* **Material supplied**
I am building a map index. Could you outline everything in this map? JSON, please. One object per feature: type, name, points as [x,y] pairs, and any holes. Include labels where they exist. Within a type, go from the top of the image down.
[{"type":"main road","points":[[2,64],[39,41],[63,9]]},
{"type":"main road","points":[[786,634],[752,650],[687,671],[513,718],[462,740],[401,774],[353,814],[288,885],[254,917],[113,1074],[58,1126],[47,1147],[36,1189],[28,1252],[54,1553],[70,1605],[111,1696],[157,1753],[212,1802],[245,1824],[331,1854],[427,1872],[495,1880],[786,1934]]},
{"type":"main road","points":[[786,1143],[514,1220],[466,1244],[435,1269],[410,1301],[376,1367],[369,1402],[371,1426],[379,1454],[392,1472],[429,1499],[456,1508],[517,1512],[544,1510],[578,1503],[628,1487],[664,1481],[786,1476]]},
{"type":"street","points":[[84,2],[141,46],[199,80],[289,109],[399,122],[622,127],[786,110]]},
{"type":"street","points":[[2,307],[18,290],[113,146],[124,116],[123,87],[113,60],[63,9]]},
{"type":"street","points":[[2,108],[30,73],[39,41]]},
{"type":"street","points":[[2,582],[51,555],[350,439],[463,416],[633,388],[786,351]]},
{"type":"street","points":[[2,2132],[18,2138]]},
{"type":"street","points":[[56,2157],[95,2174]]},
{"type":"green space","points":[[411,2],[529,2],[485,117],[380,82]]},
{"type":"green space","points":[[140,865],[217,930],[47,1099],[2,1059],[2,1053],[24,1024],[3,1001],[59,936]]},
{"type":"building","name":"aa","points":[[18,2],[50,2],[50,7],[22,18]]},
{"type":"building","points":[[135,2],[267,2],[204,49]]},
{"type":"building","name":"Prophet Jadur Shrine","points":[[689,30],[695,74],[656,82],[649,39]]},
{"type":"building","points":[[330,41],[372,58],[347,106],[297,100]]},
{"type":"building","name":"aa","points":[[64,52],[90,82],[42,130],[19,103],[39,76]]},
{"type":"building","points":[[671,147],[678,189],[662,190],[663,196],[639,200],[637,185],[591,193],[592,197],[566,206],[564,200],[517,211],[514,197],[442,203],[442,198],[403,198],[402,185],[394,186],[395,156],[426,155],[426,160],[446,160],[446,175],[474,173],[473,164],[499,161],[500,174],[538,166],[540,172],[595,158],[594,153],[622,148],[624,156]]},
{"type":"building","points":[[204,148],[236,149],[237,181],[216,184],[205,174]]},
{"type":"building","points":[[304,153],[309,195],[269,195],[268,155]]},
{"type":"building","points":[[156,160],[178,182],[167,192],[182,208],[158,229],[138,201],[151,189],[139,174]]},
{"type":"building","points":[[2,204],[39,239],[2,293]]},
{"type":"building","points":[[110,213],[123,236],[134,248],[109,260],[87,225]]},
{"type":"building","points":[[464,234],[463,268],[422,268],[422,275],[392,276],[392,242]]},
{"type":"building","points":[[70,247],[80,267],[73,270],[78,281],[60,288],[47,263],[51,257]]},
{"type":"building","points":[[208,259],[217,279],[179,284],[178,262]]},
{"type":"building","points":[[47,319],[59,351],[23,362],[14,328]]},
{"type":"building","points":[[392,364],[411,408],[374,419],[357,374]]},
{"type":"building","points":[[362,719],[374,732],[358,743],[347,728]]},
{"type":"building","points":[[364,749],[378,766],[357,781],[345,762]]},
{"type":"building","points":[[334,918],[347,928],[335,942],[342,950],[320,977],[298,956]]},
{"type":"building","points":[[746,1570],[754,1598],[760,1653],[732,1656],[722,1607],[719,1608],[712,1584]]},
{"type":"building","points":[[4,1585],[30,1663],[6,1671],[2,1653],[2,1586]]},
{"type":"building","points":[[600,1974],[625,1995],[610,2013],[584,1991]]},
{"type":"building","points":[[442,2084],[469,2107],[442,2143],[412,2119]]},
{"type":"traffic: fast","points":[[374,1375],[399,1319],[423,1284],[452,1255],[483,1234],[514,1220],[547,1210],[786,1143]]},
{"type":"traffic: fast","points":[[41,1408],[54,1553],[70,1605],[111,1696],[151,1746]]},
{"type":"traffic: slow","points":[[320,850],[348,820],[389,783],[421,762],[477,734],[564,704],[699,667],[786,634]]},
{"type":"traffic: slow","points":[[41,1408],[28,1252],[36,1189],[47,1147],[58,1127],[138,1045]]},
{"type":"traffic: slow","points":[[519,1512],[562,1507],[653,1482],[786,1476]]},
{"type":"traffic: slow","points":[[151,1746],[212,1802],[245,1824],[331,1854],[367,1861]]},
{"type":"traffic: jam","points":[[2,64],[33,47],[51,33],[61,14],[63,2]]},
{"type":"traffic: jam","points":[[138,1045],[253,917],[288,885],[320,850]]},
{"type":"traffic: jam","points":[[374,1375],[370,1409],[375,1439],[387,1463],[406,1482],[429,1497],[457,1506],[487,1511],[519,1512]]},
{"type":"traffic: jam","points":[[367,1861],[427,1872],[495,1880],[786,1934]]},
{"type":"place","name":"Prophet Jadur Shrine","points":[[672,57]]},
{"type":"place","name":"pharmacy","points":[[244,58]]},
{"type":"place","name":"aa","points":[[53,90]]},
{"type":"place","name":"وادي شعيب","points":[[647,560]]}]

* **What to work on**
Line by line, check the data above for the word "Shrine" and state how many lines contain it. Give only the number.

* **Exercise solution**
2